Zitierlink: https://hdl.handle.net/21.11116/0000-000B-577B-A
Zusammenfassung
Bright quasars, powered by accretion onto billion-solar-mass black holes, already existed at the epoch of reionization, when the Universe was 0.5–1 billion years old. How these black holes formed in such a short time is the subject of debate, particularly as they lie above the correlation between black-hole mass and galaxy dynamical mass in the local Universe. What slowed down black-hole growth, leading towards the symbiotic growth observed in the local Universe, and when this process started, has hitherto not been known, although black-hole feedback is a likely driver. Here we report optical and near-infrared observations of a sample of quasars at redshifts 5.8 ≲ z ≲ 6.6. About half of the quasar spectra reveal broad, blueshifted absorption line troughs, tracing black-hole-driven winds with extreme outflow velocities, up to 17% of the speed of light.
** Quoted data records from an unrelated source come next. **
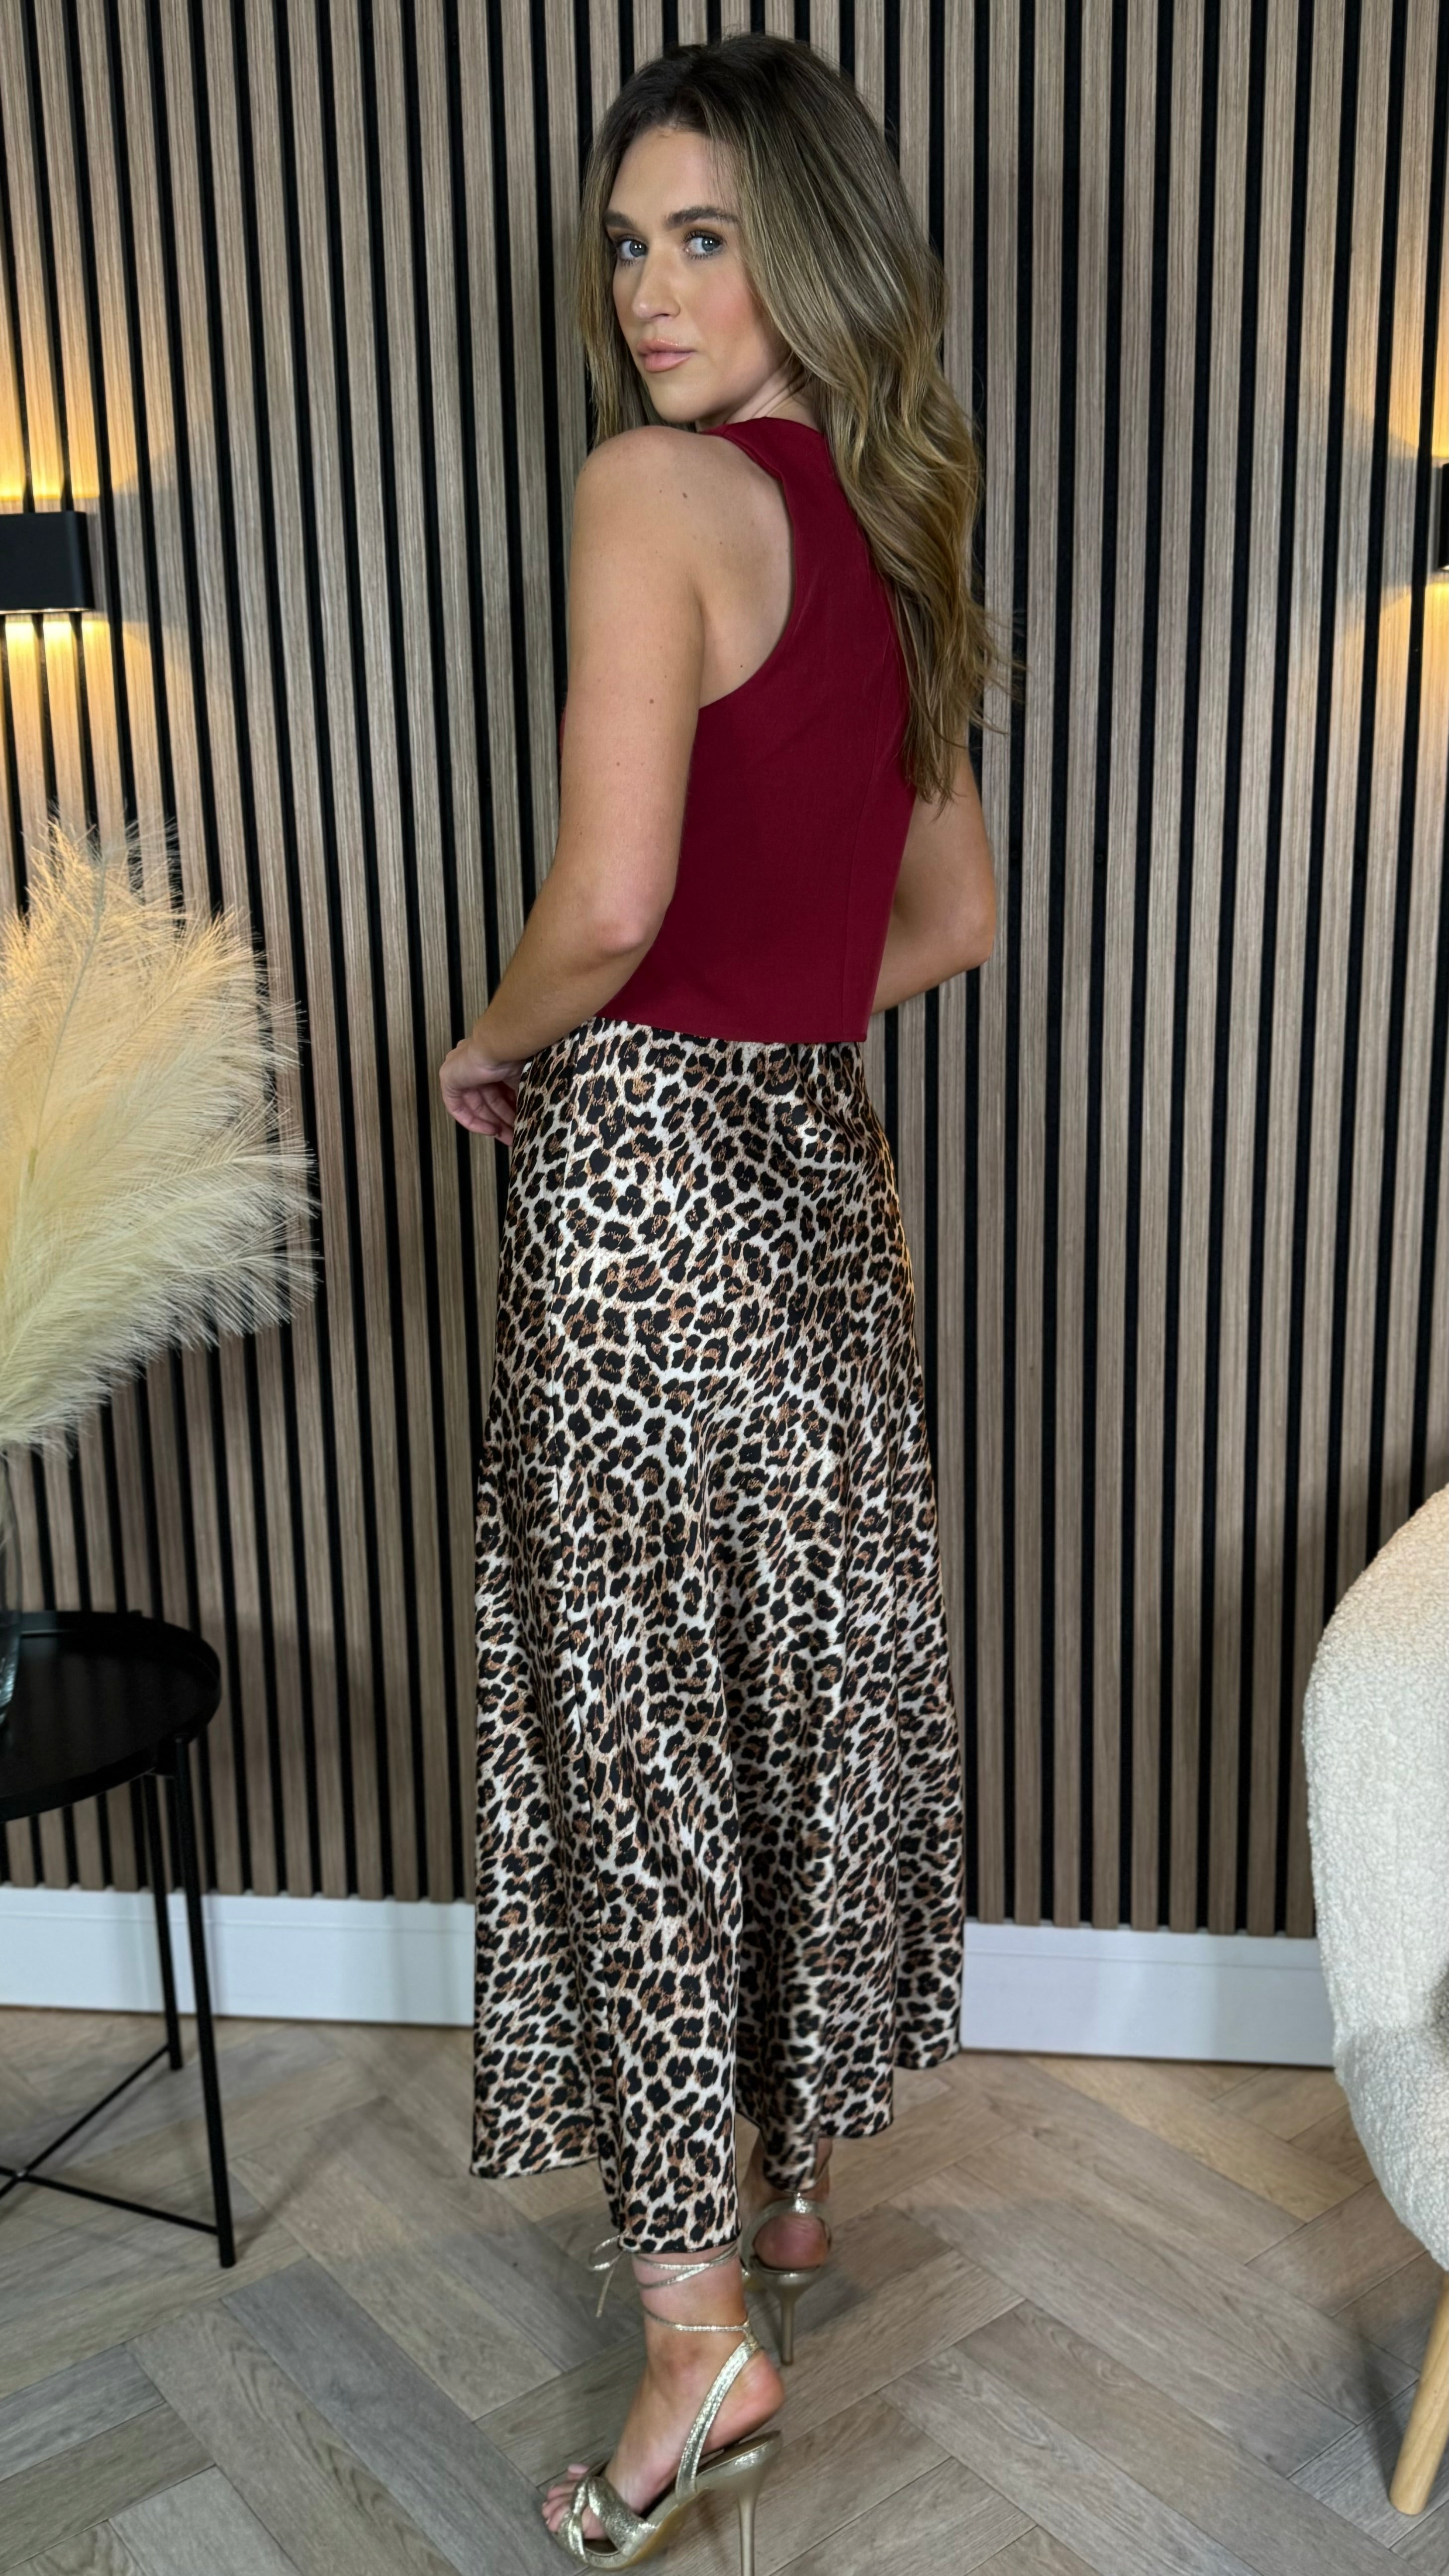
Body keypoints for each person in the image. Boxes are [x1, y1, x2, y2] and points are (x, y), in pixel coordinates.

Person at [438, 31, 1009, 2571]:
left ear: (808, 247)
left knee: (642, 1732)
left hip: (649, 1175)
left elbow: (607, 903)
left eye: (703, 237)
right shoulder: (891, 526)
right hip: (816, 1176)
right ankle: (783, 2183)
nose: (649, 292)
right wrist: (777, 1017)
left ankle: (699, 2341)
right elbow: (952, 919)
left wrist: (490, 1041)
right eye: (626, 243)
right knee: (790, 1687)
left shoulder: (647, 490)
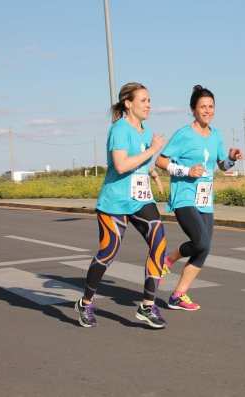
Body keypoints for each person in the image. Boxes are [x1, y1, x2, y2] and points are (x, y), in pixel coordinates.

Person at [75, 82, 170, 329]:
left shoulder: (146, 131)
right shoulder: (119, 129)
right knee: (108, 252)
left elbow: (141, 161)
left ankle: (147, 306)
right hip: (115, 202)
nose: (148, 105)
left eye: (150, 100)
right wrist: (151, 150)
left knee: (159, 242)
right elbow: (121, 165)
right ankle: (85, 303)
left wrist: (154, 171)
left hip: (140, 200)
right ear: (128, 103)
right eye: (143, 100)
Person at [155, 85, 243, 311]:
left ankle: (178, 295)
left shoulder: (216, 135)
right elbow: (161, 161)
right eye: (202, 107)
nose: (207, 111)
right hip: (184, 196)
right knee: (201, 241)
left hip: (205, 199)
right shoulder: (183, 134)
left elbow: (222, 165)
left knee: (203, 248)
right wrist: (186, 171)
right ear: (193, 109)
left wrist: (231, 159)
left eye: (211, 107)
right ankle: (168, 260)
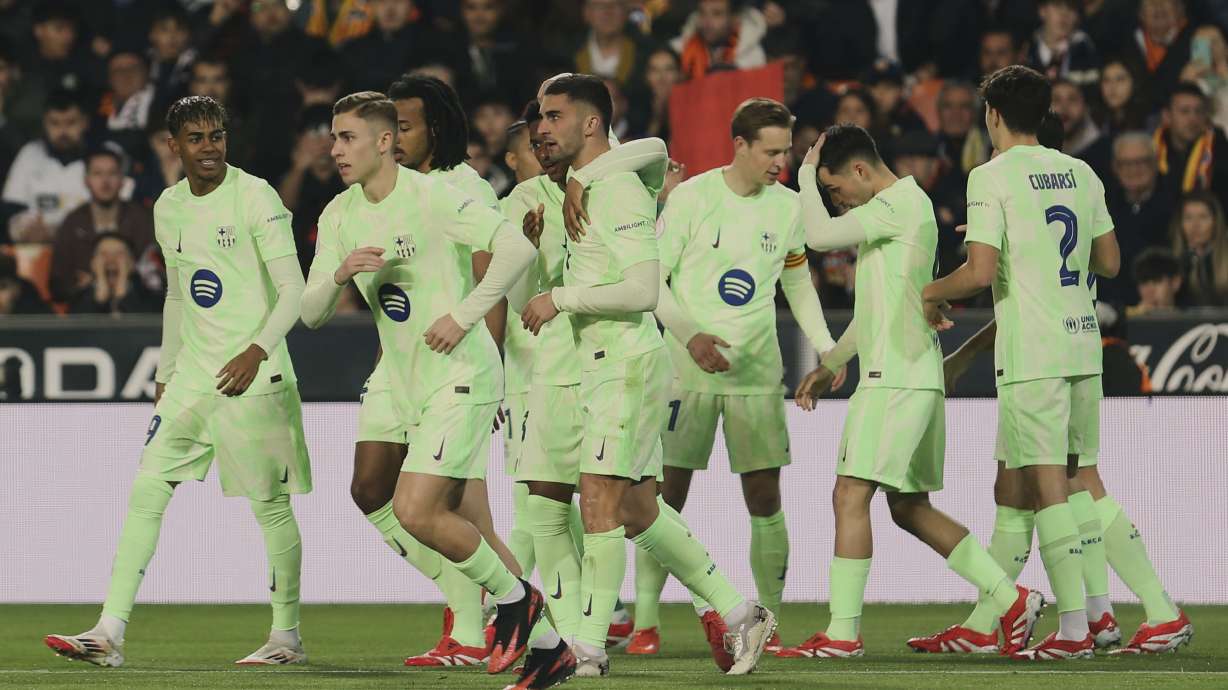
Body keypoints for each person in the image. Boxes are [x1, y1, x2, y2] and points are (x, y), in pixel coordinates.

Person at [299, 91, 576, 689]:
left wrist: (466, 314)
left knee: (417, 509)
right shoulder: (340, 213)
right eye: (333, 136)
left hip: (460, 374)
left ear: (382, 142)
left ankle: (511, 602)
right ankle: (549, 646)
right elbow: (312, 312)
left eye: (347, 137)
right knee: (378, 493)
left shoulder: (436, 197)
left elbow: (516, 247)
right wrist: (339, 274)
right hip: (398, 379)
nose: (335, 148)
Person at [923, 64, 1191, 659]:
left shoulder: (989, 177)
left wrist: (927, 293)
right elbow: (1112, 263)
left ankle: (1078, 628)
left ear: (992, 115)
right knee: (1061, 483)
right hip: (1081, 344)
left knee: (1054, 489)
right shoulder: (1082, 172)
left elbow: (980, 274)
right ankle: (1079, 617)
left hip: (1033, 355)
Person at [519, 74, 775, 677]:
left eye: (554, 116)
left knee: (599, 498)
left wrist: (561, 296)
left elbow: (639, 288)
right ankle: (739, 614)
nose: (541, 127)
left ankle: (586, 645)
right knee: (636, 508)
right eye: (539, 116)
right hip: (599, 362)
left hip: (627, 362)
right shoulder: (577, 190)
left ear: (588, 124)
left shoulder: (622, 191)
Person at [44, 95, 312, 667]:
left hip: (254, 374)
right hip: (194, 377)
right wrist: (167, 373)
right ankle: (108, 631)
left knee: (270, 507)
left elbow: (295, 290)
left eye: (217, 135)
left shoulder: (257, 196)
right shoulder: (167, 207)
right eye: (196, 138)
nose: (209, 147)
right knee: (147, 488)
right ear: (174, 146)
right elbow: (178, 294)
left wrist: (255, 351)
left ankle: (285, 636)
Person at [775, 123, 1039, 660]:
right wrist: (832, 363)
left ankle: (843, 635)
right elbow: (879, 308)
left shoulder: (896, 203)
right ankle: (1011, 600)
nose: (836, 201)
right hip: (914, 375)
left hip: (893, 380)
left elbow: (818, 236)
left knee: (849, 494)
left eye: (834, 189)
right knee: (909, 506)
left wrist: (802, 172)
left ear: (860, 171)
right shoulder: (902, 209)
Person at [628, 97, 839, 659]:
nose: (780, 162)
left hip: (755, 375)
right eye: (771, 151)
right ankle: (645, 622)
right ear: (739, 146)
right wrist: (692, 335)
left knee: (765, 498)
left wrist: (826, 348)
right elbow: (655, 282)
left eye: (786, 151)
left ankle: (767, 619)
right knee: (660, 498)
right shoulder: (693, 197)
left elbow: (798, 285)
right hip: (682, 375)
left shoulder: (789, 208)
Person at [51, 147, 155, 303]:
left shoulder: (141, 218)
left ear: (122, 180)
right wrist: (79, 286)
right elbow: (57, 282)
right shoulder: (73, 222)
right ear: (86, 180)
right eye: (97, 173)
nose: (105, 181)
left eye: (112, 173)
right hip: (85, 307)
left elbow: (154, 274)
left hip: (135, 304)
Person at [3, 88, 90, 242]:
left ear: (84, 123)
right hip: (37, 248)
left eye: (70, 122)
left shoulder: (102, 155)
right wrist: (24, 229)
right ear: (44, 123)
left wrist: (60, 233)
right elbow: (11, 208)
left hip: (88, 248)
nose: (63, 131)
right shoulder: (30, 153)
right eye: (55, 123)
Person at [1099, 132, 1175, 306]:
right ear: (1115, 167)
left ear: (1156, 163)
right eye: (1125, 164)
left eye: (1141, 162)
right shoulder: (1103, 205)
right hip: (1112, 307)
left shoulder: (1174, 203)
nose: (1133, 170)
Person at [277, 105, 344, 272]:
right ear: (299, 139)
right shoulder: (293, 178)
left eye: (331, 135)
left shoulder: (349, 177)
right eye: (315, 134)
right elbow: (280, 211)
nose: (323, 143)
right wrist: (298, 169)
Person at [1154, 83, 1228, 210]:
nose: (1193, 118)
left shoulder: (1218, 148)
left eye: (1198, 112)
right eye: (1185, 111)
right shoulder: (1152, 147)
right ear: (1167, 116)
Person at [671, 0, 767, 81]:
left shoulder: (753, 57)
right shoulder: (678, 51)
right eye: (702, 13)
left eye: (716, 14)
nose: (707, 22)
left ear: (734, 19)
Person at [68, 232, 161, 315]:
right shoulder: (77, 298)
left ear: (132, 264)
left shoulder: (152, 297)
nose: (111, 259)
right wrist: (100, 296)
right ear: (93, 263)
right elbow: (80, 330)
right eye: (104, 254)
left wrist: (123, 294)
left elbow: (146, 327)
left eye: (119, 254)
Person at [573, 0, 651, 92]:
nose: (607, 12)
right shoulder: (567, 53)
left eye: (615, 5)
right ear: (586, 12)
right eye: (599, 6)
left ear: (626, 12)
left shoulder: (647, 54)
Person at [1170, 190, 1228, 305]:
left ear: (1216, 222)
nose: (1195, 225)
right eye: (1188, 218)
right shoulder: (1173, 263)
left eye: (1203, 217)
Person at [1027, 0, 1101, 89]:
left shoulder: (1087, 49)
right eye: (1057, 5)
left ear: (1077, 15)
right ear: (1042, 10)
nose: (1064, 13)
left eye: (1071, 7)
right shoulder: (1026, 49)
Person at [1051, 78, 1111, 176]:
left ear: (1086, 108)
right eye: (1056, 100)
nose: (1064, 107)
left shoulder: (1104, 155)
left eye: (1072, 99)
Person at [1094, 59, 1150, 135]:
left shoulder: (1150, 121)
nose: (1112, 87)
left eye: (1120, 79)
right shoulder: (1093, 123)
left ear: (1134, 84)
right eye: (1106, 80)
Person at [1128, 247, 1184, 316]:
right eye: (1144, 283)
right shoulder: (1130, 322)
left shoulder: (1193, 322)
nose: (1149, 291)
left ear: (1175, 282)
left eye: (1156, 282)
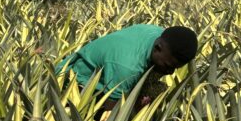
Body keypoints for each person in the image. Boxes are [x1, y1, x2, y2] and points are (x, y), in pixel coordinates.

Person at [57, 24, 198, 112]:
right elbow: (111, 111)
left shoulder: (158, 34)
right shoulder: (127, 67)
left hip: (115, 73)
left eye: (175, 68)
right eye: (168, 66)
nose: (170, 72)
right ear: (158, 48)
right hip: (78, 84)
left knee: (159, 92)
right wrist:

The fraction of quasars with such outflow winds at z ≳ 5.8 is ≈2.4 times higher than at z ≈ 2–4. We infer that outflows at z ≳ 5.8 inject large amounts of energy into the interstellar medium and suppress nuclear gas accretion, slowing down black-hole growth. The outflow phase may then mark the beginning of substantial black-hole feedback. The red optical colours of outflow quasars at z ≳ 5.8 indeed suggest that these systems are dusty and may be caught during an initial quenching phase of obscured accretion.